EP by Anja Nissen
- Released: 5 May 2017
- Genre: Pop
- Label: Mercury
- Producer: MSquared Productions

Anja Nissen chronology
| Anja Nissen (2014) | Where I Am (2017) |  |

Singles from Where I Am
- "Where I Am" Released: 28 February 2017;

= Where I Am (EP) =

Where I Am is the debut extended play by Danish-Australian singer Anja Nissen. It was released on 5 May 2017.

In an interview with Good Evening Europe, Nissen explained the EP has songs that mean a lot to her "with personal feelings attached to them and they are uplifting and feel good". She said, "All songs I've written... I have so much more music to give and so much more music to share. I'm sure all the Eurovision fans are going to love it."

-- -- --

#### Goal of the exercise:
Render this sentence from the Where I Am article in Spanish: "Where I Am is the debut extended play by Danish-Australian singer Anja Nissen."

#### Given information:
-- -- --

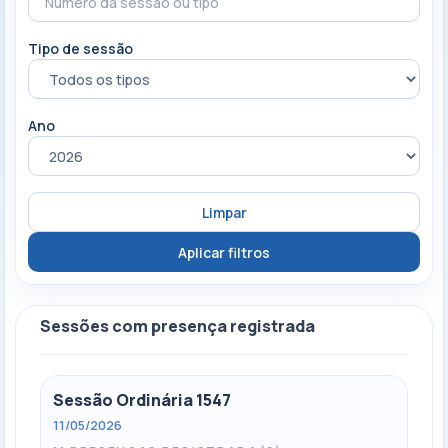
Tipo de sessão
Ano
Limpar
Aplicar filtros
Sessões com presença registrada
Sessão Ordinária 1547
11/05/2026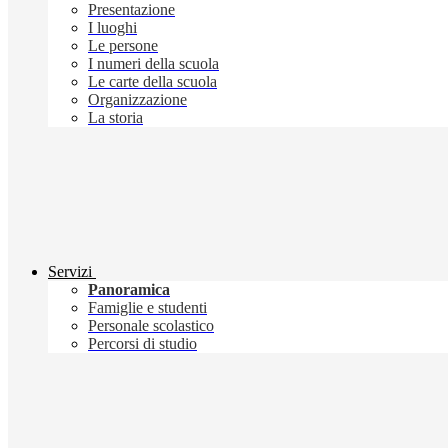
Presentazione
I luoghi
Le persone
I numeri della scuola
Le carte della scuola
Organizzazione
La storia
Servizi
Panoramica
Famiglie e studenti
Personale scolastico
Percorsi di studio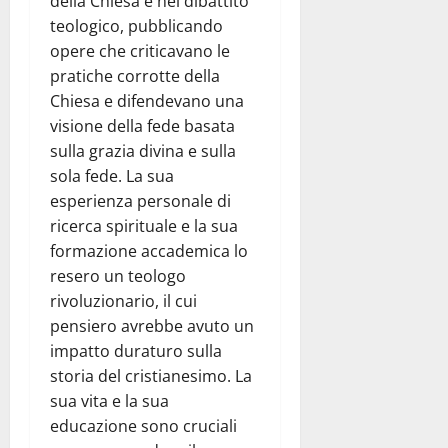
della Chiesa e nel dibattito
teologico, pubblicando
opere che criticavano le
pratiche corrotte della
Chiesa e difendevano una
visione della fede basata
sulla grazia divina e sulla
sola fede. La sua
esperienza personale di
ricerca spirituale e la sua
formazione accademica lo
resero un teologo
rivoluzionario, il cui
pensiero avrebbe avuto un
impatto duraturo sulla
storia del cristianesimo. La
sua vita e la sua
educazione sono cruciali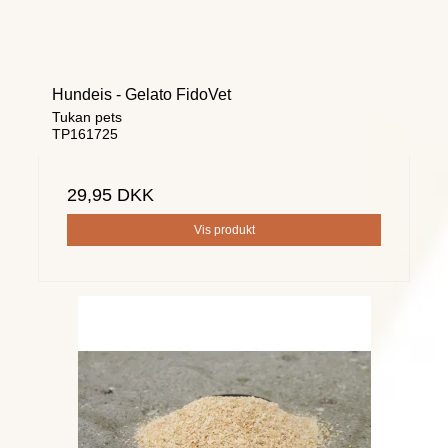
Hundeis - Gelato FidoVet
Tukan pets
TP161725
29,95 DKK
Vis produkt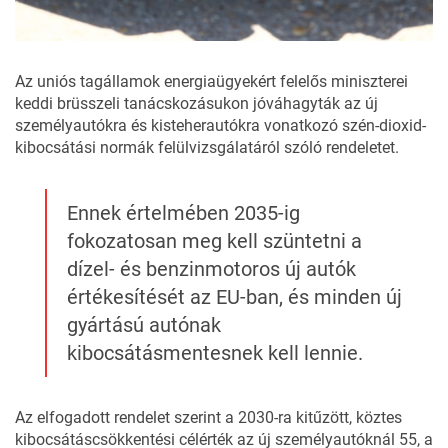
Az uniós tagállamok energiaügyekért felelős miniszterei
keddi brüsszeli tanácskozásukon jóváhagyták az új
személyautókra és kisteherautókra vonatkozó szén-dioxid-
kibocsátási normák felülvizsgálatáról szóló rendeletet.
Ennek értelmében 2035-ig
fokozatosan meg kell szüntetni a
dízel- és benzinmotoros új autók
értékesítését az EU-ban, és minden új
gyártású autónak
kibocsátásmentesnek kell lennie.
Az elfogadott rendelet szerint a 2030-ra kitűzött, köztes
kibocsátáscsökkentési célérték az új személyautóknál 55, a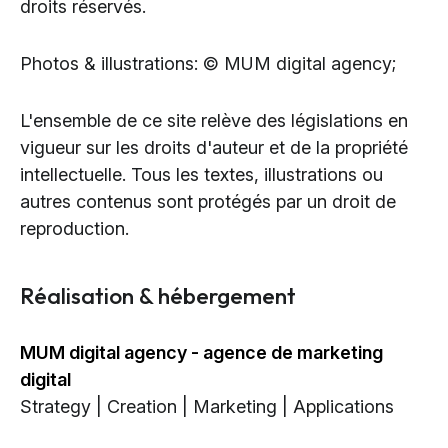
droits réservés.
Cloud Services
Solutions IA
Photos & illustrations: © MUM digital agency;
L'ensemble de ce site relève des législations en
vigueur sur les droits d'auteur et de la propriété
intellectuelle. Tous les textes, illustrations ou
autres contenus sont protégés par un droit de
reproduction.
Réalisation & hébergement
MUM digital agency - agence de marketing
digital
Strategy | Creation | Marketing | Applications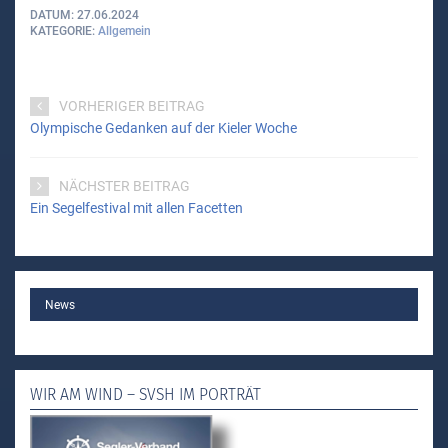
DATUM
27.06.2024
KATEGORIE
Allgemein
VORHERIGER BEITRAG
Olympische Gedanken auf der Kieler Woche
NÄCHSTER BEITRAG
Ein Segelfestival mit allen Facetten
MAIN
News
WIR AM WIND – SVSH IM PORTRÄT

-- -- --

#### Result for this exercise:
Where I Am es el EP debut de la cantante danesa-australiana Anja Nissen.